«La télévision connectée, c'est un tsunami qui se prépare», a lâché Frédéric Mitterrand le 8 avril dernier au cours du MIP TV, à Cannes. Le ministre de la Communication, qui avance le chiffre de 70% de téléviseurs connectés sur l'ensemble des ventes en 2013, prend acte d'un phénomène qui risque de prendre de court bien des opérateurs. Car la «connected TV», comme on dit outre-Atlantique, précipite le petit écran de salon dans une jungle ouverte aux géants du Web.
Comme le disait Nicolas de Tavernost, le président de M6, au cours d'un colloque du CSA le 28 avril, bienvenue alors dans le monde de «l'hyperchoix» démultipliant le risque de piratage avec des milliers de vidéos accessibles.
Pour les diffuseurs, il s'agira alors non seulement de défendre des «marques fortes», comme dit Rémy Pflimlin, le patron de France Télévisions, mais aussi de leur donner une nouvelle vie avec des «widgets» ou des contenus enrichis. «Le service public doit jouer le rôle de porte-drapeau de la création française», proclame Rémy Pflimlin, en espérant, comme Bertrand Meheut, le patron de Canal+, que le consommateur sera toujours sensible aux lignes éditoriales. Une ligne qui sera d'autant plus suivie que les programmes proposés ne reposeront pas sur l'acquisition de droits internationaux que peuvent convoiter les Google, Yahoo ou Apple mais sur des contenus «distinctifs, exclusifs et locaux». Entendez le sport et la fiction française ou européenne.
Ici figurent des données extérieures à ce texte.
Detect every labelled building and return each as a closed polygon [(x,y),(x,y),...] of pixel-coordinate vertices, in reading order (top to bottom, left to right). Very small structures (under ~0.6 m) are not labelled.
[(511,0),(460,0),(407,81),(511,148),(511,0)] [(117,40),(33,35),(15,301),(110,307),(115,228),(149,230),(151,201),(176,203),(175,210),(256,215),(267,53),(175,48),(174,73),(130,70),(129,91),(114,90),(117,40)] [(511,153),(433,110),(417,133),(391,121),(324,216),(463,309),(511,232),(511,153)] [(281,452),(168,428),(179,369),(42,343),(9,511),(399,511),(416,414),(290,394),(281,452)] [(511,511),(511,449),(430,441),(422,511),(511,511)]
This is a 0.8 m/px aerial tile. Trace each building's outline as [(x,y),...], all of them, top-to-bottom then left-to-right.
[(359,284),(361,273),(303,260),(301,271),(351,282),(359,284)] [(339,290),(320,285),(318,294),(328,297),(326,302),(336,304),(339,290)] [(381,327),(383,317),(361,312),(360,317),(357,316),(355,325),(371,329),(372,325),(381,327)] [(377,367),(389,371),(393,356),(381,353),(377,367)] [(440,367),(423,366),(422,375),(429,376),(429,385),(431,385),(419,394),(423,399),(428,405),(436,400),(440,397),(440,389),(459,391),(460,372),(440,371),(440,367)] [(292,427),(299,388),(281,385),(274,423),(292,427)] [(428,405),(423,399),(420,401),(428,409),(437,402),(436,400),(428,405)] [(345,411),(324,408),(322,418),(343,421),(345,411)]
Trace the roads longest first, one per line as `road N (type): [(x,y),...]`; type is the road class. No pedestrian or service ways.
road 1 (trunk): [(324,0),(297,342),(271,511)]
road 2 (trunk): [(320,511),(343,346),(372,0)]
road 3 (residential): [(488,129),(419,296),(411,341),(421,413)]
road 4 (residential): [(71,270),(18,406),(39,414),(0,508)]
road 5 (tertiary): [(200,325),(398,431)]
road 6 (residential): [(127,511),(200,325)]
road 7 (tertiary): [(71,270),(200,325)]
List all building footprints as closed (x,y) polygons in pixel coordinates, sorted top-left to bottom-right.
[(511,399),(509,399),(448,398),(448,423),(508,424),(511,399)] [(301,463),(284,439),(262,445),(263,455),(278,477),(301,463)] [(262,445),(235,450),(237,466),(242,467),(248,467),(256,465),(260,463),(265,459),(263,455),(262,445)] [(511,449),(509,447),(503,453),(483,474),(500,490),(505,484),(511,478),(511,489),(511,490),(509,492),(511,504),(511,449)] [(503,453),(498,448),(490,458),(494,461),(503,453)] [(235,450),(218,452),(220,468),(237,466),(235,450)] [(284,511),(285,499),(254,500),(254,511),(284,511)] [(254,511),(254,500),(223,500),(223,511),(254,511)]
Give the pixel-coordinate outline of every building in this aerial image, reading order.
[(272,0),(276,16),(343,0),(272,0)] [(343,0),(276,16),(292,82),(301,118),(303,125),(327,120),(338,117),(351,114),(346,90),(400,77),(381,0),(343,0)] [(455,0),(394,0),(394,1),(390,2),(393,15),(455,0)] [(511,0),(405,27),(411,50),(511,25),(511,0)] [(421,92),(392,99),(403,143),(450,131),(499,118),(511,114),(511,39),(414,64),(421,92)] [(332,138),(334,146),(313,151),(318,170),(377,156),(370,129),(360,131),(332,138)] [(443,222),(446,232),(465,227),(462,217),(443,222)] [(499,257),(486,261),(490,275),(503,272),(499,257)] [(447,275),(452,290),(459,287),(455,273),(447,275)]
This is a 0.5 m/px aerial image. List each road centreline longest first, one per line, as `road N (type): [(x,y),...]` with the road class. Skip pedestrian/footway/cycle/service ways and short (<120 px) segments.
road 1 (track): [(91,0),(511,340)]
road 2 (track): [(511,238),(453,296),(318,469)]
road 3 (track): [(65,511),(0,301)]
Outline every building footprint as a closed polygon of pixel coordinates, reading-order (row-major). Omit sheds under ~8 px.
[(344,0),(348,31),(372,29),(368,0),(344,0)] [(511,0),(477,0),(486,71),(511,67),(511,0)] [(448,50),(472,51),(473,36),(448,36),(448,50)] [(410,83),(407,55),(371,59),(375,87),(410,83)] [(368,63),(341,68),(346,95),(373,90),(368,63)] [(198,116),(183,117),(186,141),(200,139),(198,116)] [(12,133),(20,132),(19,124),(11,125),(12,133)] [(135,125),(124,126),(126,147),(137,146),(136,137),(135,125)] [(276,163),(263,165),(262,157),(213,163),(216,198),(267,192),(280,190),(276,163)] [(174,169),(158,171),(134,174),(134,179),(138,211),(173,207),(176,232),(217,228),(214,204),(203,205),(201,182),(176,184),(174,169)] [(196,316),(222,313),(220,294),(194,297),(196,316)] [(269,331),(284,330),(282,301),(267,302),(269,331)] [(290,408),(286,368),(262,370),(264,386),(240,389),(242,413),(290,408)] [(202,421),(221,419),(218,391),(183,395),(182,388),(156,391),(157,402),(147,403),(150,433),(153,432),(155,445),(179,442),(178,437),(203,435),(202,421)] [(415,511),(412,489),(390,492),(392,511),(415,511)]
Une charte entre diffuseurs et constructeurs ?
Bien sûr, les opérateurs historiques attendent aussi un coup de pouce pour obtenir une neutralité fiscale et réglementaire en Europe devant ces «pure players» sans toit ni loi. Face à Google TV ou Apple TV, dont le siège social européen est établi en Irlande ou au Luxembourg, le patron de TF1 Nonce Paolini réclame que l'on mette «les acteurs sur un pied d'égalité».
Michel Boyon, président du CSA, ne peut que constater son impuissance en se proposant d'être une institution de dernière instance n'intervenant qu'en cas de manquement ou de conflit professionnel: «C'est le marché qui décidera.» Autrement dit, les divers acteurs sont invités à s'autoréguler. À travers une charte, les diffuseurs se proposent d'édifier des règles de comportement avec les constructeurs. Pas question pour TF1 d'accepter, par exemple, que l'alliance entre Yahoo et Samsung aboutisse à imposer des widgets du portail Internet en surimpression d'un programme de la Une.
Frédéric Miterrand a nommé une mission pour y voir plus clair, d'ici à l'été. Même si le tsunami annoncé se mue au final en lente montée des eaux, cela peut toujours aider à mieux appréhender la délinéarisation de la consommation TV.